Following a four-year closure and extensive renovations, Rosewood
Little Dix Bay on Virgin Gorda in the British Virgin Islands has reopened.
The 500-acre luxury property, which shuttered in 2016 for
refurbishment, also sustained significant damage from Hurricane Irma in 2017.
The revamped Rosewood Little Dix Bay features 80 guestrooms,
suites and villas, all of which have unobstructed ocean views. Accommodation
types include the property’s Tree House Suites, which are inspired by Rosewood
Little Dix Bay’s original stilt houses, as well as One-Bedroom Pool Suites with
private plunge pools, Ocean View Junior Suites and One- and Two-Bedroom Suites.
For larger families and groups, the resort also offers the
four-bedroom Villa Joy, two-bedroom Columbus House and three-bedroom Laurance
House, each of which feature spacious living areas, kitchens and private pools.
The resort is home to four dining concepts, including the signature
restaurant Reef House, which showcases a rotating menu of farm-to-fork cuisine,
and tapas-style eatery Sugar Mill. Pavilion features an outdoor show kitchen, while
the adjacent Rum Room is stocked with 107 rums from around the world.
The property’s Sense Spa is located cliffside. Other
amenities: a two-tiered spa infinity pool, a fitness center and a revamped
recreation program, comprising various water sports and outdoor activities and
eight new tennis and pickleball courts.
The property’s main Pavilion Pool is located steps from the
beach and offers food and beverage service from the Pavilion restaurant.
Guests at Rosewood Little Dix Bay are granted access to a
variety of services and amenities, including a new butler service and a bespoke
ocean arrival experience.
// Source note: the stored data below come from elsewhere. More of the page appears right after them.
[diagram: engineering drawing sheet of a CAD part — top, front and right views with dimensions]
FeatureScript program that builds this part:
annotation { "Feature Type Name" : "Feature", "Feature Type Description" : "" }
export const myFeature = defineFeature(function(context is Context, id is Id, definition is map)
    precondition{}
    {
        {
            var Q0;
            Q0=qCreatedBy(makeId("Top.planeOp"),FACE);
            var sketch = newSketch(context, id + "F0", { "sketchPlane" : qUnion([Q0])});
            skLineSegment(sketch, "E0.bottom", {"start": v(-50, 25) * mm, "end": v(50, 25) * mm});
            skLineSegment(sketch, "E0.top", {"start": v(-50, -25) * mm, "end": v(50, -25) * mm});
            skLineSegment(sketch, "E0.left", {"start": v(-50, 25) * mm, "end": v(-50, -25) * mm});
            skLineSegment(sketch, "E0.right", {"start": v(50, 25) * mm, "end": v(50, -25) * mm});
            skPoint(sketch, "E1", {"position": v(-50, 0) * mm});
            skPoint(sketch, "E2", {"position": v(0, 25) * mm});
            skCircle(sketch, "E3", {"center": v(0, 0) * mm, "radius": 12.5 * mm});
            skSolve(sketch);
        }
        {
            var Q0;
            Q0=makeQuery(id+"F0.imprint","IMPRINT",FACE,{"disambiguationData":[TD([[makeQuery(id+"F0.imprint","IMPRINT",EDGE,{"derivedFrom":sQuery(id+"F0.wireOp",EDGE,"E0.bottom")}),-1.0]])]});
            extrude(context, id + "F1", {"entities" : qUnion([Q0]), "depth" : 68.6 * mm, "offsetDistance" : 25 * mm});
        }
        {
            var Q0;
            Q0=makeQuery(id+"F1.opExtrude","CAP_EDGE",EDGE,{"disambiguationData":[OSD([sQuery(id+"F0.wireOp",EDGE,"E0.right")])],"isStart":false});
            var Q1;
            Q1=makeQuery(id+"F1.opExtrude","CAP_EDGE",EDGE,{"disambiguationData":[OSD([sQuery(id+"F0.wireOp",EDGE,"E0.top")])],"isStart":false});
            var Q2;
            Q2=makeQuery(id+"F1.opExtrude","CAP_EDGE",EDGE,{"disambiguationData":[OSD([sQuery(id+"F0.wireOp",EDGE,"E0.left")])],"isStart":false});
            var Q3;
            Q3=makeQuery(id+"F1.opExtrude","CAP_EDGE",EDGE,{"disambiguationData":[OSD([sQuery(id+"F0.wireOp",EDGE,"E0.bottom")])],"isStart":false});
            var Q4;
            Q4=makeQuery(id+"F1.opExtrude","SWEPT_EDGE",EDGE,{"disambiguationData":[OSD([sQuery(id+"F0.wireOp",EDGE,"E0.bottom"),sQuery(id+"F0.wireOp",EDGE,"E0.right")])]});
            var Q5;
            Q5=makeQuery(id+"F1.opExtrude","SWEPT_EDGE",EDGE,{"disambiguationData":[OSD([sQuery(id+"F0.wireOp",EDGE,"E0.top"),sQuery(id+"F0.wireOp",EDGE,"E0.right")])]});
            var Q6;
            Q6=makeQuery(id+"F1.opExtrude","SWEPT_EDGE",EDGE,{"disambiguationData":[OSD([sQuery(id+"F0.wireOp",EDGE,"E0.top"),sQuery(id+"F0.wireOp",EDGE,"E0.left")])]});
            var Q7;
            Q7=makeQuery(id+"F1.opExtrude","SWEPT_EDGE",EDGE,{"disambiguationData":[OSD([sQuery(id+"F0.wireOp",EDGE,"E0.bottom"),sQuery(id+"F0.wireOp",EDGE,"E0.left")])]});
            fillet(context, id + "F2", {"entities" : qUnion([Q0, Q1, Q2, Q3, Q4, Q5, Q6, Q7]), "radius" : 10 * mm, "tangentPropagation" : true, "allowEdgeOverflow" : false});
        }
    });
Available via Rosewood’s new luxury catamarans, the
ocean arrival includes a 20-minute sailing transfer from the airport in Tortola
to the resort’s private dock on Virgin Gorda.
Also on offer is the property’s Rosewood Explorers
children’s program, which includes a variety of activities, such as wildlife
meet-and-greets at the resort’s on-site petting zoo, cooking classes that
showcase locally grown ingredients and educational reef excursions.
American businessman and conservationist Laurance
Rockefeller opened Little Dix Bay in 1964.